::: 本文

来歴
1919年3月30日、佐賀県鳥栖市出身。一部資料では大正12年(1923年)生まれと記載されている。
1943年に日本大学専門部美学科を卒業。同年に海軍航空隊に入隊。
1944年に『加藤隼戦闘隊』で助監督兼エキストラの空挺隊員役で参加。
1945年に復員し日大に復学。1947年に卒業した。
1948年に東宝の監督部に入社。市川崑、渡辺邦男、松林宗恵、本多猪四郎、稲垣浩、鈴木英夫らの助監督を務めた。
1959年に『頑張れゴキゲン娘』で初監督。
1962年に『ニッポン無責任時代』が大ヒットしたことから、東宝の娯楽映画を多数手がけた。
1970年に東宝を退社。東宝在籍時代から構想していた大作映画『アジアの嵐』を企画していたが実現することはなかった。
1997年1月16日死去。享年77。
人物
海軍航空隊時代にパレンバン空挺降下作戦で一番乗りしたと自称しており、砧の撮影所では「パレさん」という愛称で呼ばれていた。しかし実際に古澤が海軍航空隊に入隊したのはパレンバン空挺降下作戦より後であり、同じく海軍で従軍経験のある松林宗恵も「あれはでまかせ」と語っている。
一説には『加藤隼戦闘隊』参加時にパレンバン空挺降下作戦の隊員役でエキストラ出演していたことを誇張していたといわれている。
クレージー映画や若大将シリーズのタイトルバックで画面の奥からタイトルロゴやクレジットが飛び出してくるド派手なオープニング演出や、空撮・俯瞰ショットの多用、なにかと「軍艦行進曲」や「人生劇場」を流すなど独特の作風で知られる。

::::::

> _問題文_: 上の本文によると、古澤が初めて監督した作品の題名は何ですか。

::: 抜粋データ

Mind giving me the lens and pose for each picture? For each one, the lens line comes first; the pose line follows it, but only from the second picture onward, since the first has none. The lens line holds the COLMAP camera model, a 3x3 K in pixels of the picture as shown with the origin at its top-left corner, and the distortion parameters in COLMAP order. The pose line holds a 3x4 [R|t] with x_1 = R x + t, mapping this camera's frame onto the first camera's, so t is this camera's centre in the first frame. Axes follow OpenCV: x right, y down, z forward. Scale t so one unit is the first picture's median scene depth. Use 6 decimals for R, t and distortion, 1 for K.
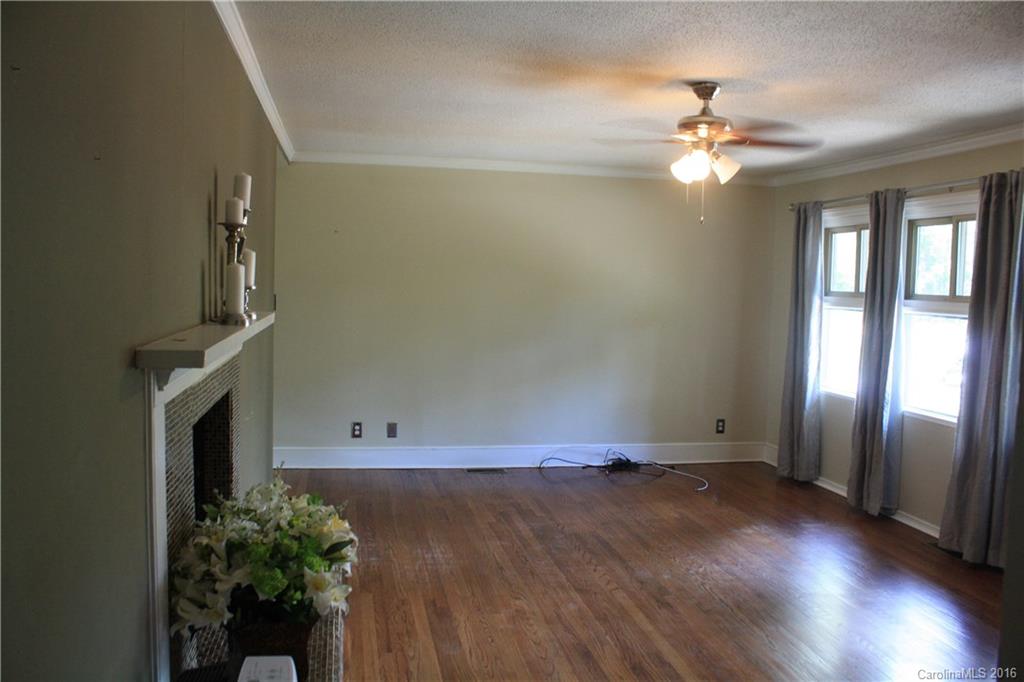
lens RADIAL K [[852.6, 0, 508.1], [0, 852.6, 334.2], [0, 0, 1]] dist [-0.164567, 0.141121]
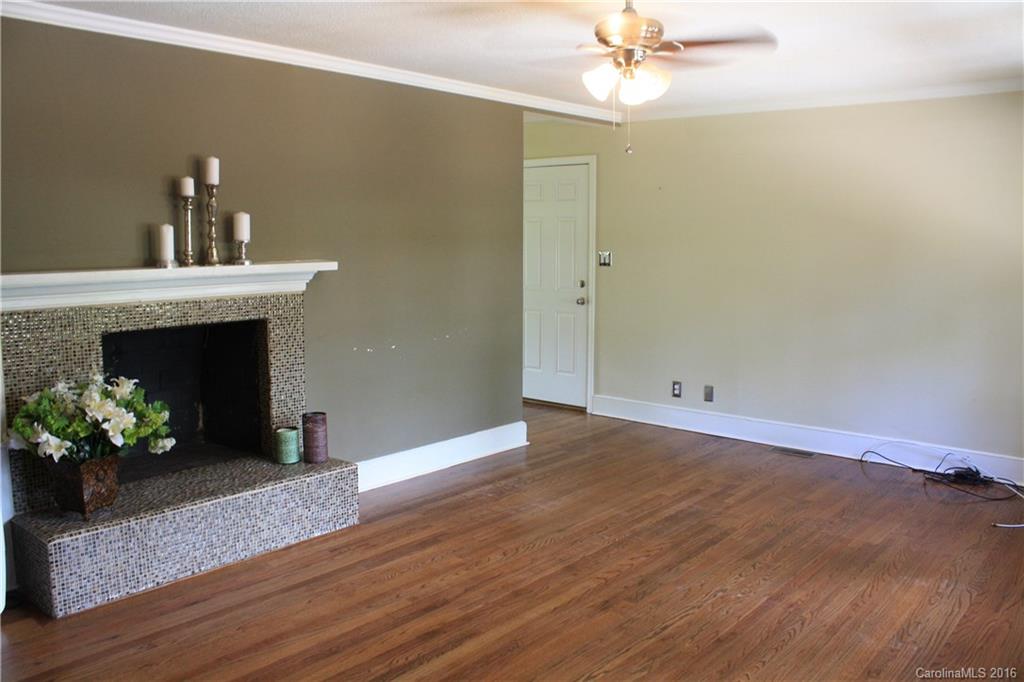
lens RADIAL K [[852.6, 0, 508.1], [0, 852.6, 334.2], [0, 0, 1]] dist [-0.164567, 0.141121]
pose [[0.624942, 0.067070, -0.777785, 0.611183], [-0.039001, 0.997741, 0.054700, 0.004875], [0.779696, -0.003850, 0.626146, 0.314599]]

::::::
::: 抜粋データ

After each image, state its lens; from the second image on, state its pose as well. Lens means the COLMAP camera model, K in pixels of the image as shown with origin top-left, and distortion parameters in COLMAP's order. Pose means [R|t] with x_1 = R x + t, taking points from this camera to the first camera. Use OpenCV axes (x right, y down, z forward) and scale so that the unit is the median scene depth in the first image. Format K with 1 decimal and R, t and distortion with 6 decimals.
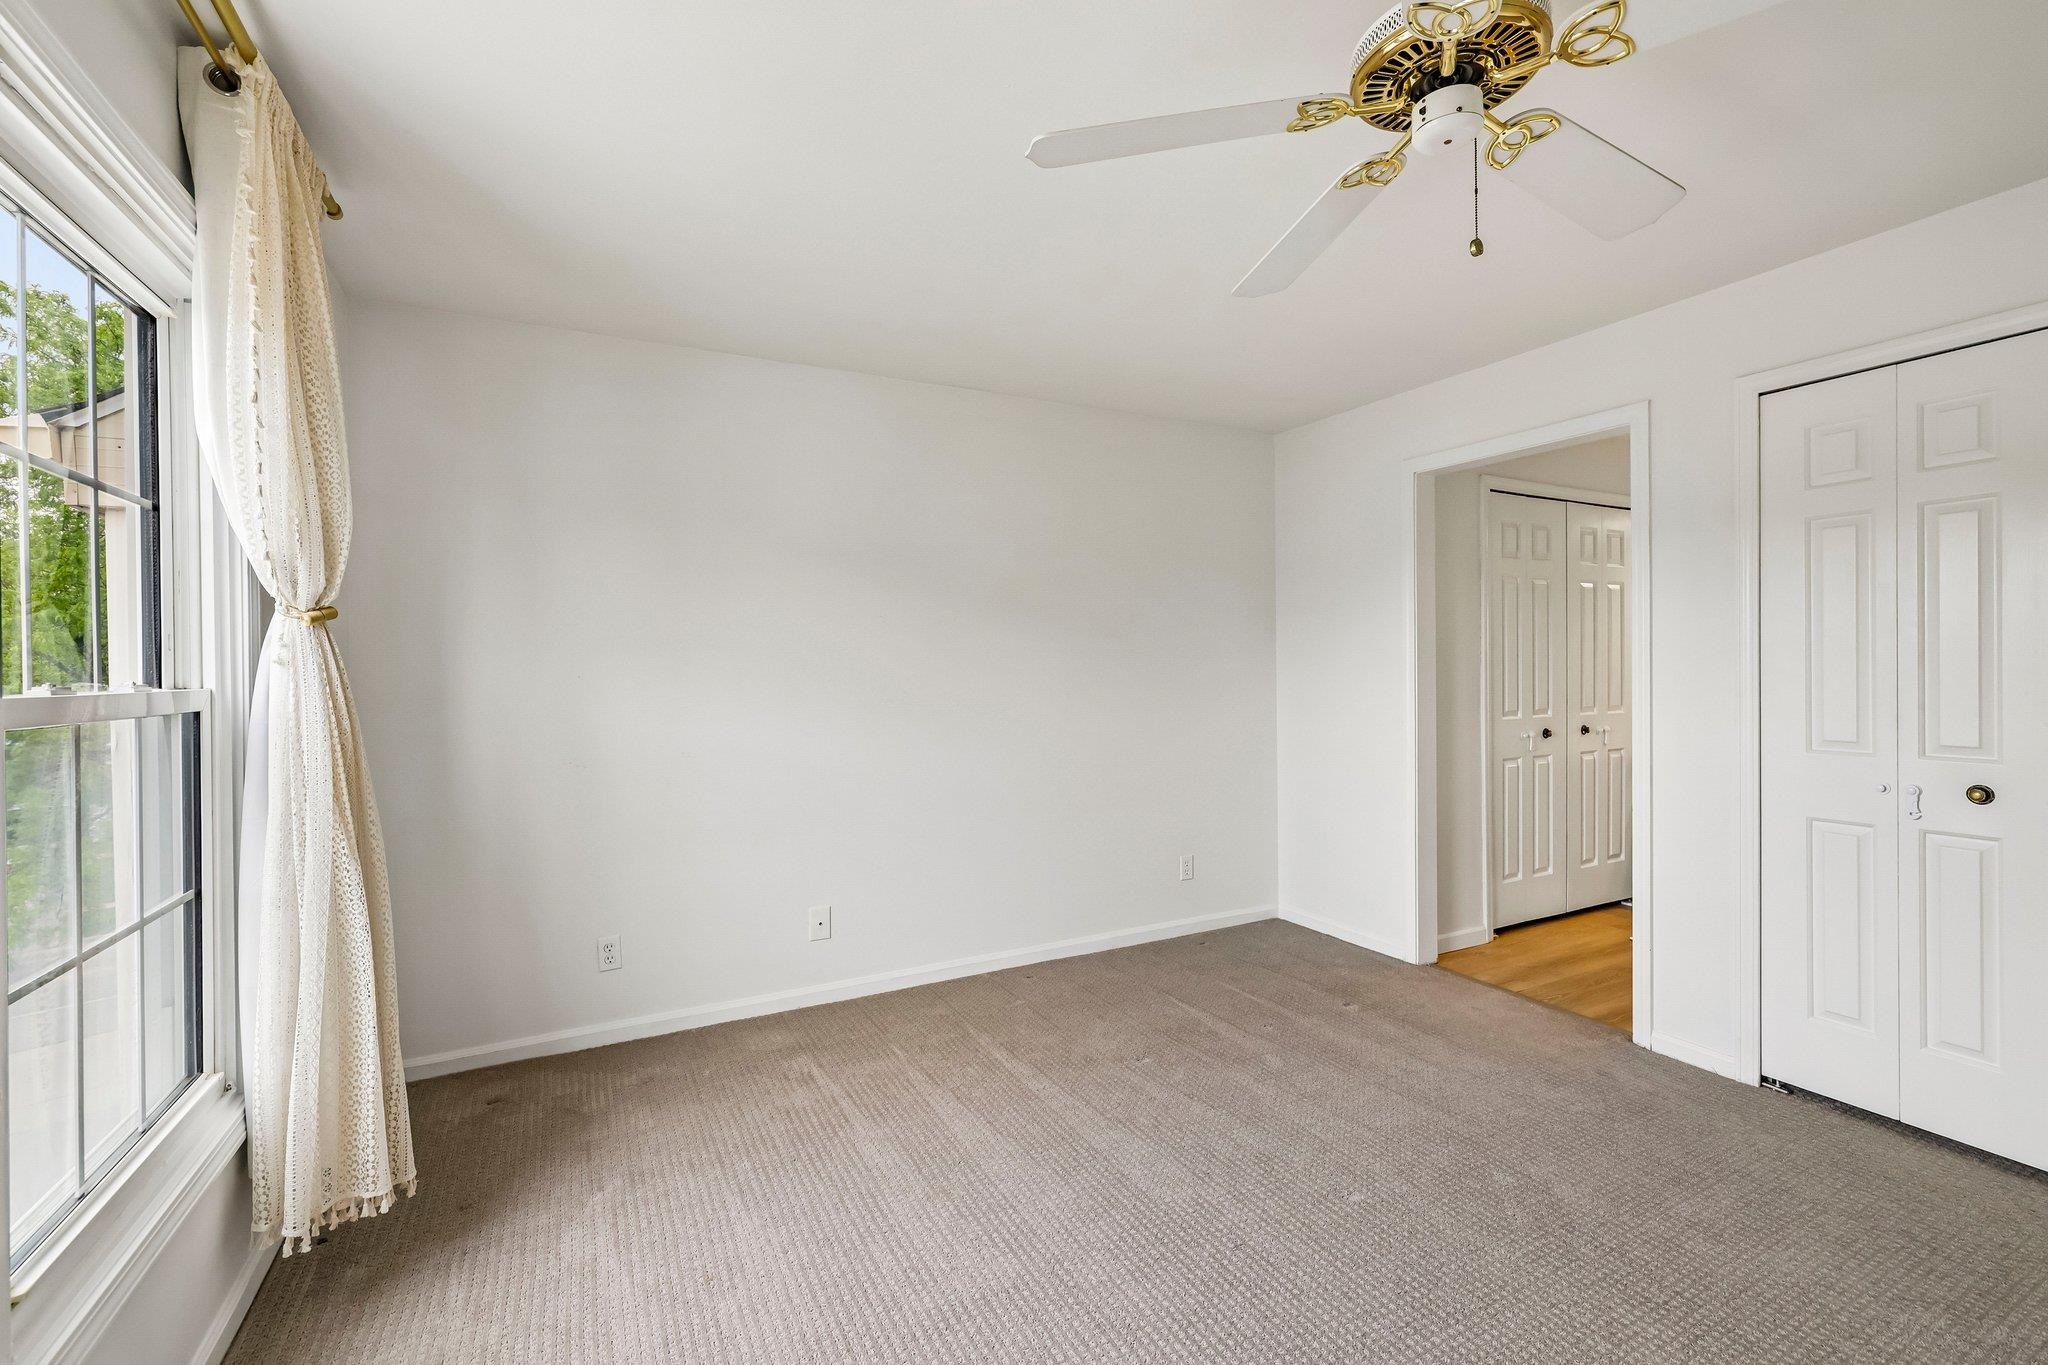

::::::

> _解答欄_: 『頑張れゴキゲン娘』